An exact copy of the entries below is needed, with every picture left out.

Extracted entries:
┄┄┄┄┄┄┄┄┄┄┄┄┄┄┄┄┄┄┄┄

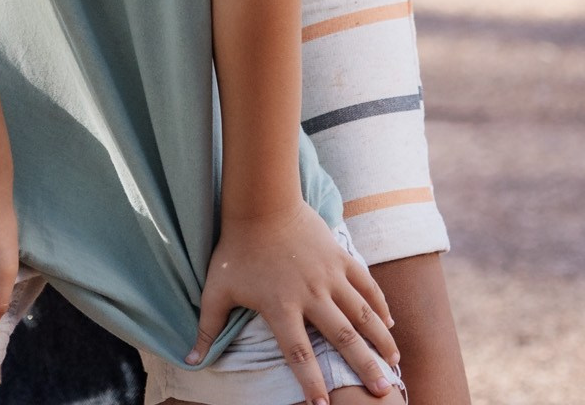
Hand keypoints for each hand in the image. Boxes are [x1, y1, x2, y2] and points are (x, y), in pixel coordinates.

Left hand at [189, 201, 398, 402]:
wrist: (261, 200)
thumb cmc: (237, 247)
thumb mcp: (217, 288)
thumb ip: (206, 326)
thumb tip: (190, 360)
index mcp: (281, 307)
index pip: (298, 353)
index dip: (311, 381)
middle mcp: (310, 294)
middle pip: (342, 337)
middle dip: (363, 366)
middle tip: (381, 392)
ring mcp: (328, 274)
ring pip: (361, 312)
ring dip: (380, 338)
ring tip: (394, 363)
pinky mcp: (339, 255)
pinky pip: (365, 283)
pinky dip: (379, 303)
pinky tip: (390, 322)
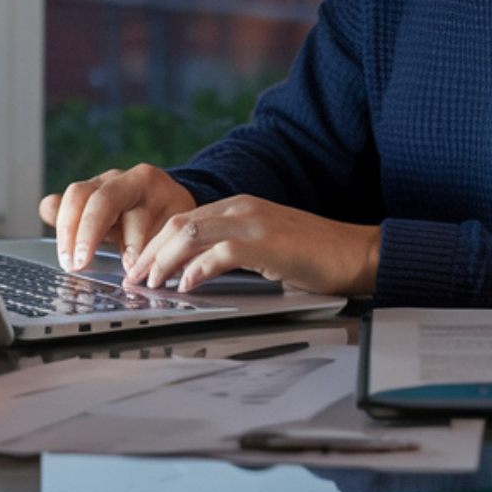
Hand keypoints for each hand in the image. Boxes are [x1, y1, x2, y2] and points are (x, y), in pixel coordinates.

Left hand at [38, 164, 197, 271]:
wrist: (179, 205)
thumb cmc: (134, 216)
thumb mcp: (103, 218)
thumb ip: (73, 215)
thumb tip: (46, 206)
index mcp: (104, 183)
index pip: (77, 195)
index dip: (66, 226)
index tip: (67, 259)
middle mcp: (128, 180)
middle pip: (101, 200)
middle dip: (87, 234)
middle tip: (82, 263)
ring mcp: (155, 189)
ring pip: (135, 216)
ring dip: (128, 248)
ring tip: (126, 270)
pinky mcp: (180, 201)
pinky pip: (163, 228)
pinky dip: (153, 251)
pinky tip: (149, 266)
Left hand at [131, 194, 379, 296]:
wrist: (357, 253)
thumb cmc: (314, 254)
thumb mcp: (263, 245)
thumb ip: (230, 248)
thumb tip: (192, 270)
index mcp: (238, 206)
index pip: (181, 219)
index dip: (154, 244)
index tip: (139, 267)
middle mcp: (242, 208)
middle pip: (178, 224)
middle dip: (150, 253)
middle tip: (135, 279)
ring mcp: (255, 223)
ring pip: (191, 234)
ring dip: (165, 261)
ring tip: (153, 284)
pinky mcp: (267, 244)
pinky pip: (221, 253)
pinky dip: (198, 269)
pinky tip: (187, 285)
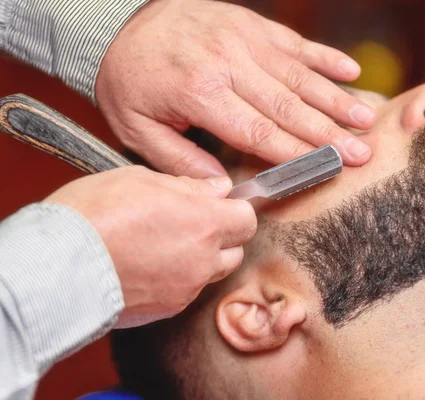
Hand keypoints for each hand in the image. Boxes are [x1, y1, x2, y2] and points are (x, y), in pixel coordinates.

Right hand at [46, 166, 256, 326]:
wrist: (56, 267)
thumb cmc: (93, 215)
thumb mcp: (141, 180)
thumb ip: (190, 186)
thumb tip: (219, 188)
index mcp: (204, 224)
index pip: (247, 218)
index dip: (235, 209)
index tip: (219, 203)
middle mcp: (203, 260)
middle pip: (236, 249)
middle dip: (222, 234)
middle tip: (190, 220)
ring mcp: (186, 289)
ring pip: (213, 271)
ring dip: (202, 257)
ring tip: (165, 242)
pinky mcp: (167, 309)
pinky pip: (187, 290)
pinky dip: (179, 277)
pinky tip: (150, 264)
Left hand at [95, 0, 375, 177]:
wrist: (119, 22)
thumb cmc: (131, 80)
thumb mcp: (137, 129)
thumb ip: (180, 161)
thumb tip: (222, 188)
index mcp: (199, 94)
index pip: (258, 132)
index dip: (296, 154)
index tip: (329, 169)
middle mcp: (227, 64)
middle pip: (287, 106)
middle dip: (328, 133)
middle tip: (362, 152)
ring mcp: (243, 40)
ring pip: (299, 75)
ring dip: (336, 99)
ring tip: (366, 119)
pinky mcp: (251, 24)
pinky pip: (294, 42)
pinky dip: (325, 57)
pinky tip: (351, 71)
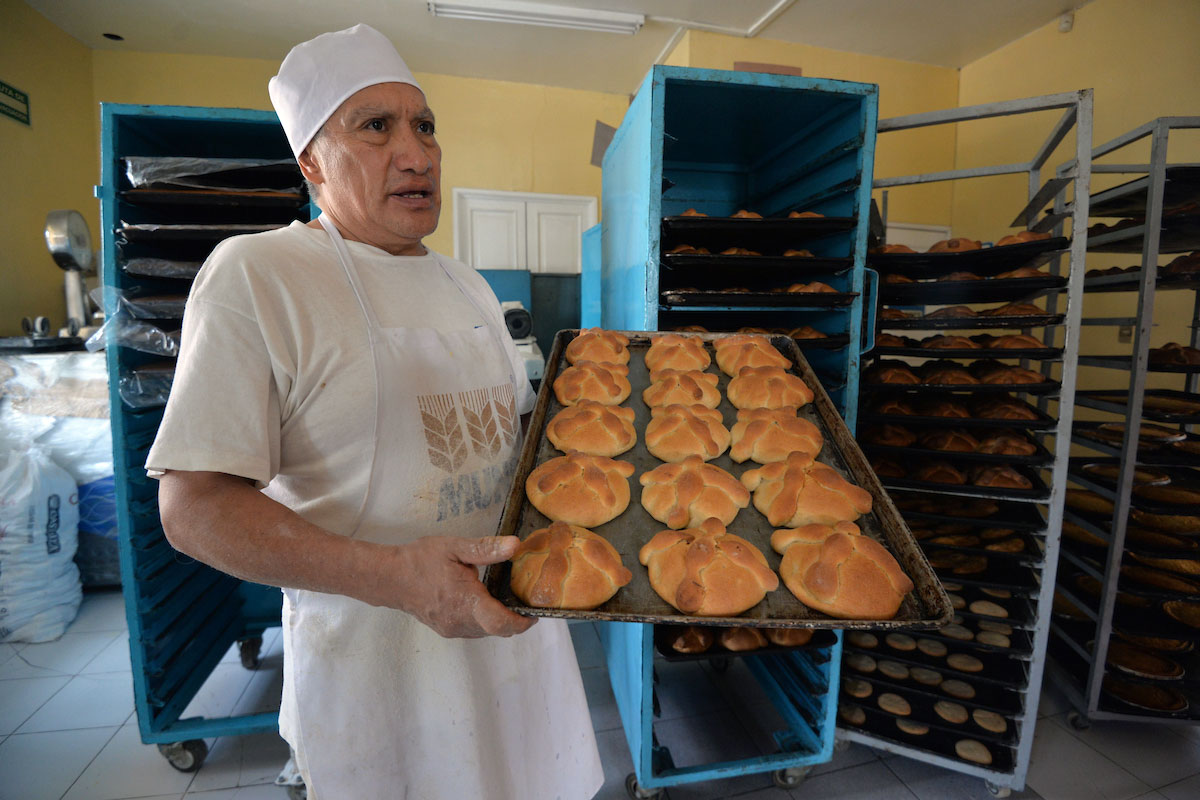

┄┄┄┄┄┄┄┄┄┄┄┄┄┄┄┄┄┄┄┄

Your solution:
Hand keypoints for each hand in the image. Boxes are [x1, y1, x2, y2] and points are (x, y), in pixel coordinates.

Left hand at [189, 201, 398, 402]:
wrist: (261, 200)
thumb cmc: (237, 247)
thumb mcp: (217, 288)
thumb ip: (206, 326)
thumb tip: (190, 360)
index mcp: (281, 307)
index pip: (298, 353)
index dip: (311, 381)
middle mcp: (310, 294)
middle pip: (342, 337)
middle dip: (363, 366)
middle tip: (381, 392)
ring mcp: (328, 274)
ring pip: (361, 312)
ring dip: (380, 338)
ring tip: (394, 363)
pinky mcp: (339, 255)
pinky pip: (365, 283)
pinky dip: (379, 303)
pinky tip: (390, 322)
Hand keypoints for each hand in the image. Boxes are [x1, y1, x2, y2] and points are (x, y), in pixel coordinates.

Left hand at [38, 164, 197, 271]:
wrist: (179, 205)
thumb cmc: (134, 216)
thumb mcp: (103, 218)
thumb ip: (73, 215)
thumb tip: (46, 206)
index mcp: (104, 183)
index pip: (77, 195)
index dip: (66, 226)
index tip: (67, 259)
middle mcp: (128, 180)
middle pip: (101, 200)
middle dip: (87, 234)
middle tip: (82, 263)
ring mcp: (155, 189)
ring pip: (135, 216)
ring dip: (128, 248)
ring tip: (126, 270)
pinky mcp: (180, 201)
pinky pip: (163, 228)
pinky dip: (153, 251)
pinky tip: (149, 266)
Left hand at [131, 194, 379, 296]:
wrist: (357, 253)
thumb cmc: (314, 254)
thumb mcp: (263, 245)
thumb ip: (230, 248)
thumb tip: (192, 270)
index mcp: (238, 206)
index pip: (181, 219)
index dip: (154, 244)
index tip: (139, 267)
middle mcp: (242, 208)
middle pip: (178, 224)
middle dip: (150, 253)
middle tip: (135, 279)
ring mcp: (255, 223)
ring pip: (191, 234)
ring dip: (165, 261)
ring tip: (153, 284)
pinky mcp: (267, 244)
pinky pip: (221, 253)
pinky dip: (198, 269)
pinky tip: (187, 285)
Hand keypoints for each hand in the image. Boxes are [x1, y1, x2, y2] and points are (x, y), in pixel coordinates.

Right hand at [46, 166, 256, 326]:
wrist: (56, 267)
thumb cmc: (93, 215)
thumb mcp: (141, 180)
thumb ip: (190, 186)
thumb tip: (219, 188)
index mcp: (204, 224)
index pip: (247, 218)
index dip: (235, 209)
index tip: (219, 203)
middle mcp: (203, 260)
middle pip: (236, 249)
middle dip: (222, 234)
middle tip: (190, 220)
ring mcp: (186, 289)
ring pip: (213, 271)
ring dip: (202, 257)
ring tip: (165, 242)
pinky mcp: (167, 309)
pinky pip: (187, 290)
pinky dip: (179, 277)
pinky tip: (150, 264)
Left hand at [95, 0, 375, 177]:
wrist: (119, 22)
thumb cmc: (131, 80)
thumb mcp: (137, 129)
thumb ip: (180, 161)
thumb tip: (222, 188)
index mcp: (199, 94)
index pip: (258, 132)
index dip: (296, 154)
index tip: (329, 169)
middle mcp: (227, 64)
middle pip: (287, 106)
middle dip: (328, 133)
middle tip: (362, 152)
ring mcp: (243, 40)
ring pip: (299, 75)
ring dip: (336, 99)
ring tip: (366, 119)
pinky mcp: (251, 24)
pinky pip: (294, 42)
pinky dip: (325, 57)
pinky tip: (351, 71)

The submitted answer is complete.